In the entries below, find every line with "aclk" and copy it.

── DATASET EXTRACT

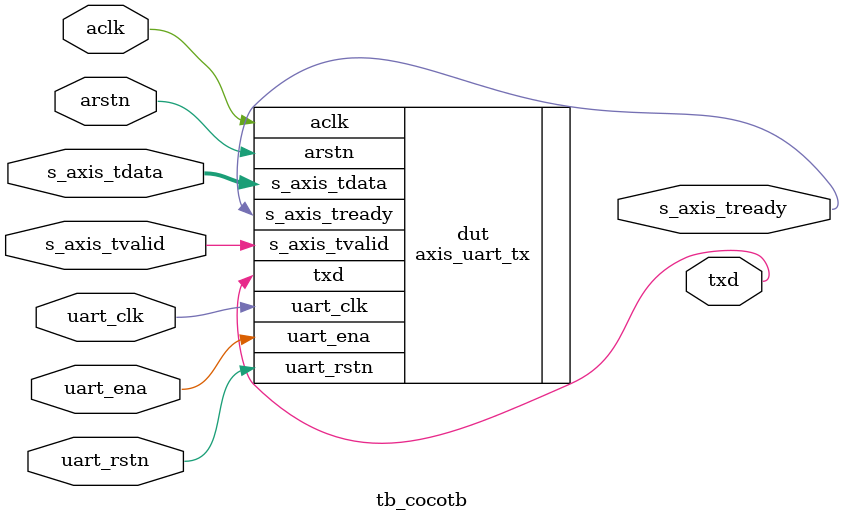
<source format=v>

`timescale 1ns/100ps

/*
 * Module: tb_cocotb
 *
 * Test bench for AXIS UART TX, simple UART TX from AXI Streaming interface.
 *
 * Parameters:
 *
 *   PARITY_ENA       - Enable Parity for the data in and out.
 *   PARITY_TYPE      - Set the parity type, 0 = even, 1 = odd, 2 = mark, 3 = space.
 *   STOP_BITS        - Number of stop bits, 0 to crazy non-standard amounts.
 *   DATA_BITS        - Number of data bits, 1 to crazy non-standard amounts.
 *   DELAY            - Delay in tx data output. Delays the time to output of the data.
 *
 * Ports:
 *
 *   aclk           - Clock for AXIS
 *   arstn          - Negative reset for AXIS
 *   s_axis_tdata   - Input data for UART TX.
 *   s_axis_tvalid  - When set active high the input data is valid
 *   s_axis_tready  - When active high the device is ready for input data.
 *   uart_clk       - Clock used for BAUD rate generation
 *   uart_rstn      - Negative reset for UART, for anything clocked on uart_clk
 *   uart_ena       - When active high enable UART transmit state.
 *   txd            - transmit for UART (output to RX)
 */
module tb_cocotb #(
    parameter PARITY_ENA  = 0,
    parameter PARITY_TYPE = 1,
    parameter STOP_BITS   = 1,
    parameter DATA_BITS   = 8,
    parameter DELAY       = 0
  )
  (
    input                   aclk,
    input                   arstn,
    input   [DATA_BITS-1:0] s_axis_tdata,
    input                   s_axis_tvalid,
    output                  s_axis_tready,
    input                   uart_clk,
    input                   uart_rstn,
    input                   uart_ena,
    output                  txd
  );
  // fst dump command
  initial begin
    $dumpfile ("tb_cocotb.fst");
    $dumpvars (0, tb_cocotb);
    #1;
  end
  
  //Group: Instantiated Modules

  /*
   * Module: dut
   *
   * Device under test, axis_uart_tx
   */
  axis_uart_tx #(
    .PARITY_ENA(0),
    .PARITY_TYPE(1),
    .STOP_BITS(1),
    .DATA_BITS(8),
    .DELAY(0)
  ) dut (
    .aclk(aclk),
    .arstn(arstn),
    .s_axis_tdata(s_axis_tdata),
    .s_axis_tvalid(s_axis_tvalid),
    .s_axis_tready(s_axis_tready),
    .uart_clk(uart_clk),
    .uart_rstn(uart_rstn),
    .uart_ena(uart_ena),
    .txd(txd)
  );
  
endmodule


</source>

────

TASK ANSWER:
 *   aclk           - Clock for AXIS
    input                   aclk,
    .aclk(aclk),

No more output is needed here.